Po ustaleniu rozkładu wart, zapadli w głęboki sen. Warta czuwała przy ognisku całą noc.  Wraz z muzyką mżawki deszczowej wartownicy oglosili pobudkę. Busz wyglądał wspaniale, czyściutki, pachnący pokryty mgiełka na pagórkach.  Po śniadaniu tą samą trasą powrócili do obozu, gdzie zostali serdecznie przyjęci przez brać harcerską.

Oprócz zajęć w podobozach było wiele zajęć wspólnych, tak jak ogniska, nauka śpiewu, wspólne posiłki, apele i wspaniała wycieczka do Katoomby.  Dużo radości sprawiały obiady własnoręcznie pieczone przez brać harcerską. Każdy smażył sobie ziemniaki, kukurydze, kiełbaski a na deser przepyszne marshmallows.

Mięliśmy zaszczyt gościć Komendantkę Chorągwi druhnę Weronikę Więckowską hm. i Komendanta Chorągwi  druha Maćka Fibricha phm. 

Z wielką pompą nadano uczestnikom stopnie, sprawności i nagrody.
Przyszedł czas aby wracać do domów, a więc do zobaczenia na następnym obozie a najbliższe spotkania już na własnych terenach na rozpoczęciu roku harcerskiego w lutym na „Dzień Myśli Braterskiej”. 

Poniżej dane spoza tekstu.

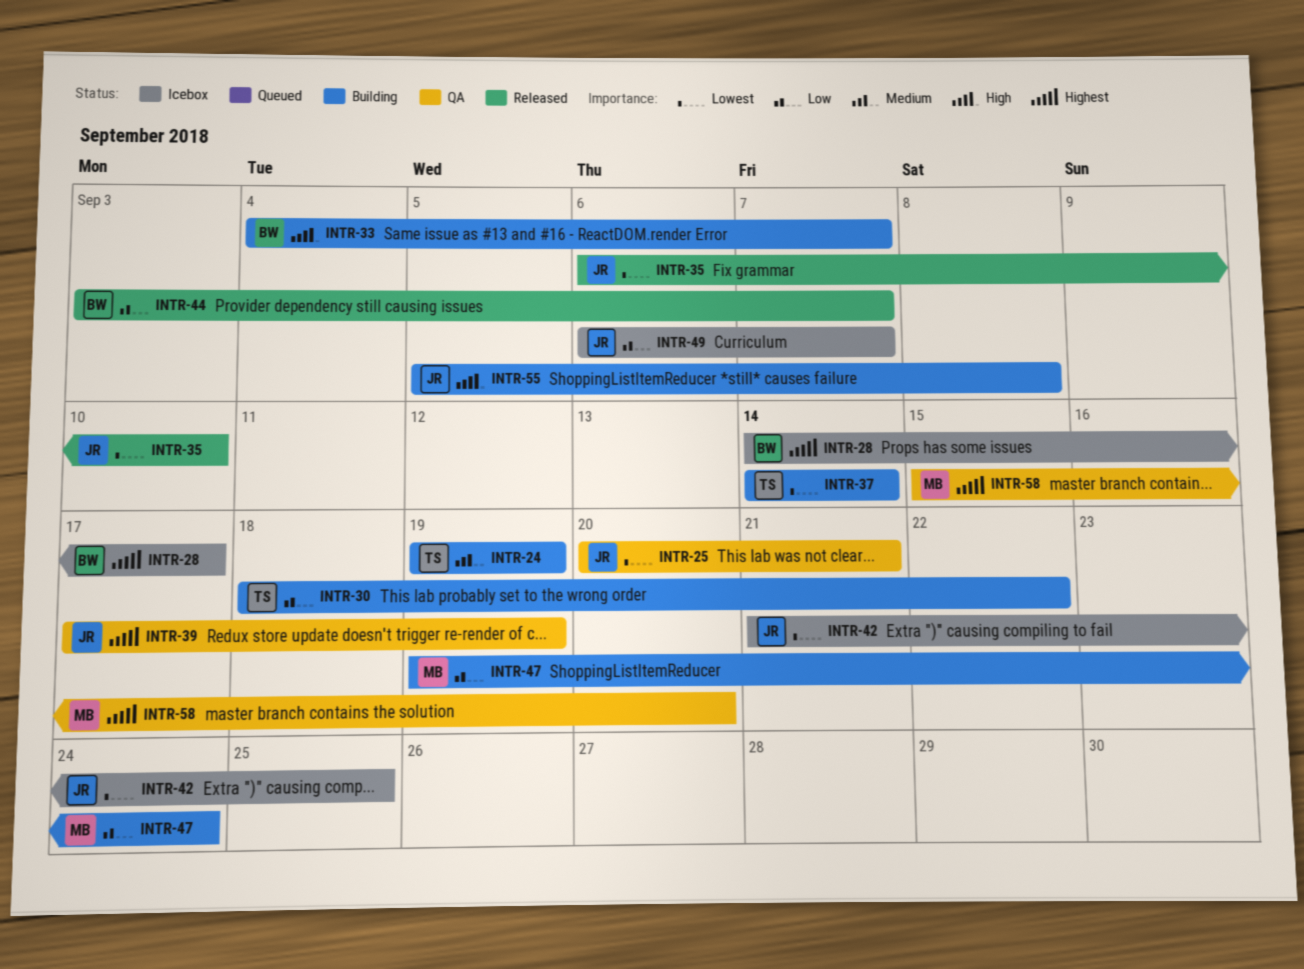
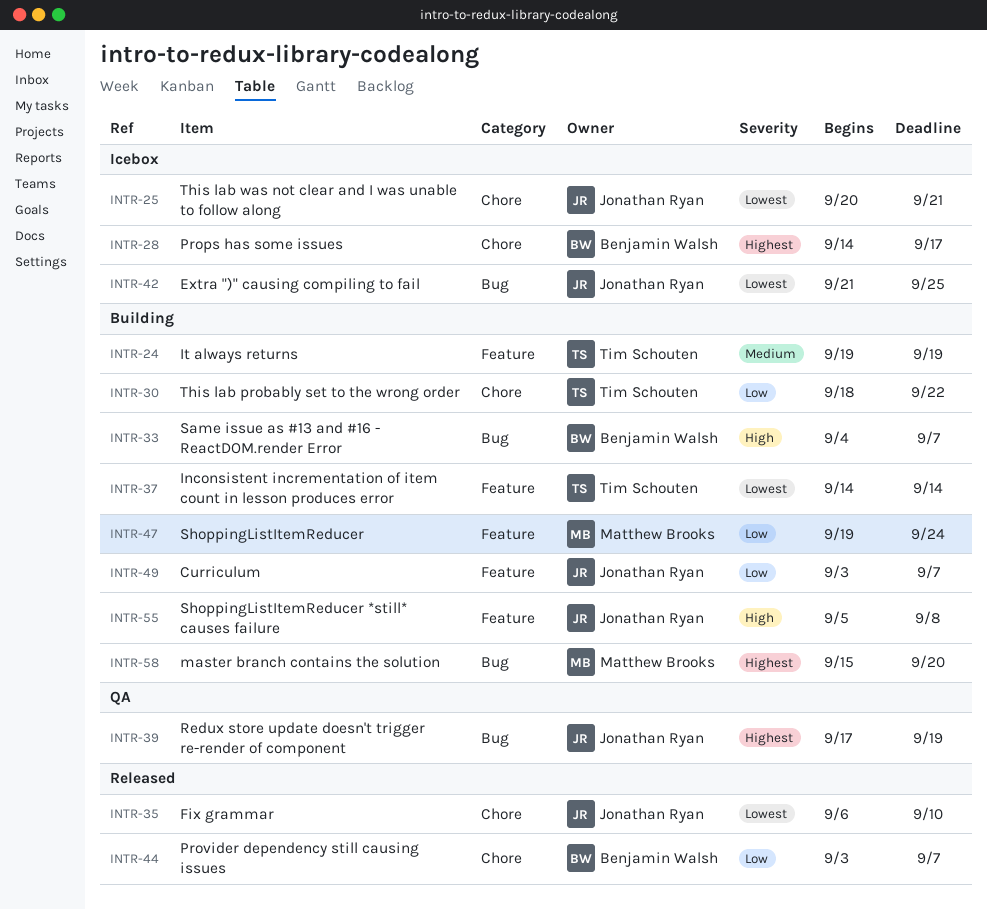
INTR-25, status: QA -> Icebox
INTR-49, status: Icebox -> Building
INTR-49, start: Sep 6 -> Sep 3
INTR-58, status: QA -> Building

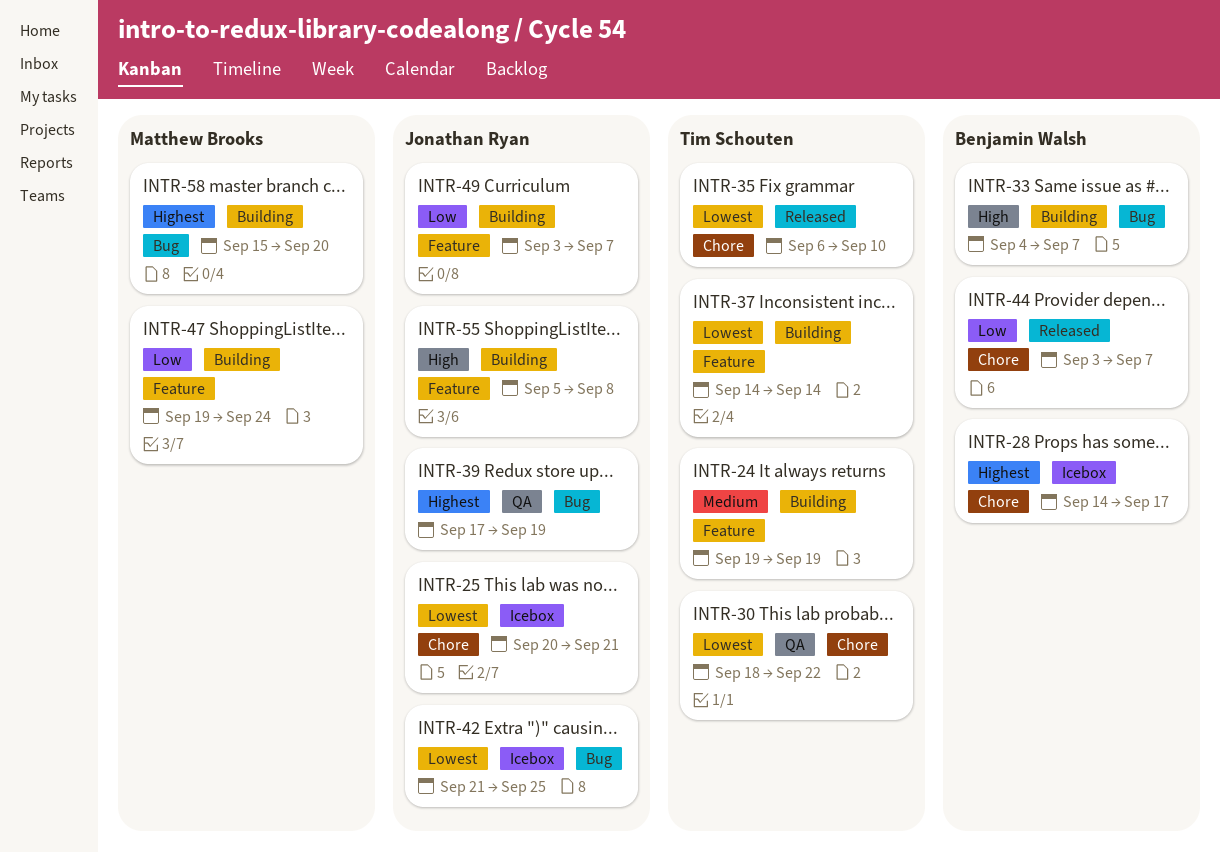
INTR-30, status: Building -> QA
INTR-30, priority: Low -> Lowest
INTR-35, owner: Jonathan Ryan -> Tim Schouten

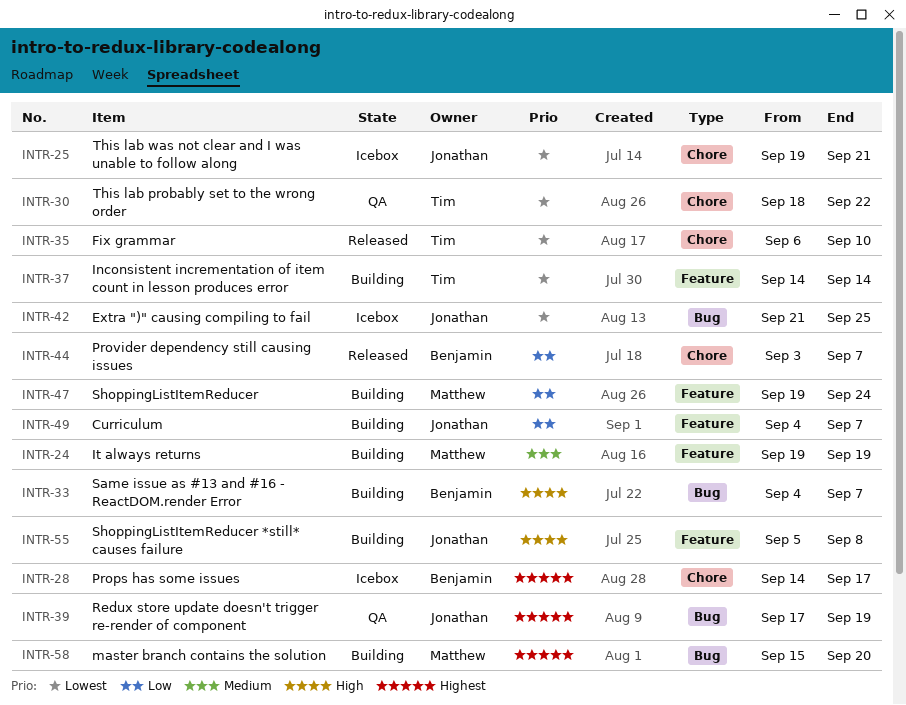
INTR-24, owner: Tim Schouten -> Matthew Brooks
INTR-25, start: Sep 20 -> Sep 19
INTR-49, start: Sep 3 -> Sep 4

Brać harcerska pragnie podziękować Komendantowi Obozu, druhowi Ryszardowi Chawie pwd oraz wszystkim instruktorom za wspólnie spędzone chwile na Bielanach i ich ciężka prace.
Specjalne podziękowanie dla druhny Marysi za wspaniałą aprowizacje i przepyszne produkty z których instruktorskie ochotniczki i służby harcerskie wyczarowywały dla nas bardzo smaczne posiłki 5 razy dziennie,
Dzięęęęękujemy!

A wiec do zobaczenia na harcerskim szlaku,

Czuwaj!

Halina Prociuk phm
Instruktorka Hufca „Kraków” Sydney

PS. Dziękuje komendantom podobozów i kolonii za dostarczenie materiałów do wpomnień obozowych.